PROVIDED PASSAGE:
+ + +

All the "real people" emerge from their homes, dazed and confused in a scene reminiscent of the final scene in The Island. The demiurge and his Prophet are dead, his destruction has been averted, and the controls that he has emplaced upon humanity have been removed. The people have ostensibly been freed from their prisons of isolation and despair. It must be recognized here that this change in the world only comes about following massive destruction--ordo ab chao--and that the agent of this change is the government via the Big Brother full-spectrum surveillance apparatus.
Although it wasn't presented as one, Surrogates is essentially a disaster movie as the fate of humanity is at stake--which it actually is. But whether it is by disaster or natural causes we are all going to "meet out Maker" at some point and be held accountable for our decisions. A lot of YouTube commenters take issue with the "satanic" label attached to these films, but from where else could this consistent anti-God, anti-Christian Hollywood message originate?
3 comments:
"A lot of YouTube commenters take issue with the "satanic" label attached to these films, but from where else could this consistent anti-God, anti-Christian Hollywood message originate?"
THIS IS EXACTLY THE POINT OF OUR DEFENSE AGAINST THE CREEP OF FILTH IN OUR MEDIA AND CULTURE. WE CHRISTIANS MUST MOVE OFF THE SEAT OF THE PEWS AND INTO THE CULTURE WITH THE SALVATION MESSAGE AND SUPREMACY OF JESUS CHRIST IN OUR HEART. NO WEAPON FORMED AGAINST US SHALL PROSPER.

+ + +

PROVIDED MATERIAL:
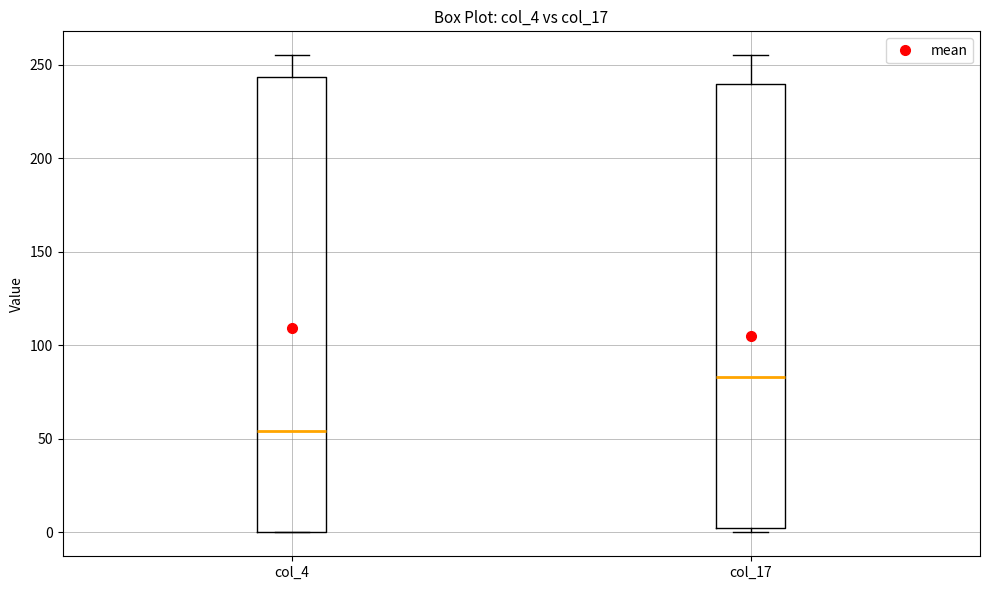

Reading left to right, transcribe this box plot: for each box, give where its median line is, the range the box spans, and where its two whiskers end, as read against the y-axis. The values are not printed on the chart, so give them approximately, as read against the axis.

col_4: median 55, box 0 to 245, whiskers 0 to 255
col_17: median 85, box 5 to 240, whiskers 0 to 255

+ + +

QUESTIONS ON THE MATERIAL:
A - In the passage on the film Surrogates, which film's final scene does the people's emergence from their homes recall?
B - Carry on the passage on the film Surrogates from the point where it ends.

ANSWERS TO THIS EXERCISE:
A - The Island.

B -
I just read an interesting news article. Not on Surrogates but on "Avatar Blues". Apparently not a insignificant population of Avatar movie goers are distraught over real life versus the movie. Many will see the movie over and over in one day. One person stated on the avatar forum about being so disgusted with real people and he/she went into a bathroom to vomit.
A psychologist says the movie touches on mankind needing a paradise. So now that movies and technology can make what we imagine paradise would be like, these people to be very dissatisfied with real life.
The movie is rampant with religion. From the opening part where the hero runs through a literal garden to be tossed a fruit by his mother type avatar (Sigourney Weaver).
However, the paradise is not perfect as Eden was or as the new heavens and new earth will be in that there is death and suffering (predator and prey) and the indians of Pandora have warrior classes meaning warfare of some sort goes on from time to time. I will not proceed and spoil it though.
One huge technical hole exists though. Massive in my opinion.
Nink,
I heard about that article. I wonder how many people would volunteer to be inserted into a "matrix" if given the chance. Probably many.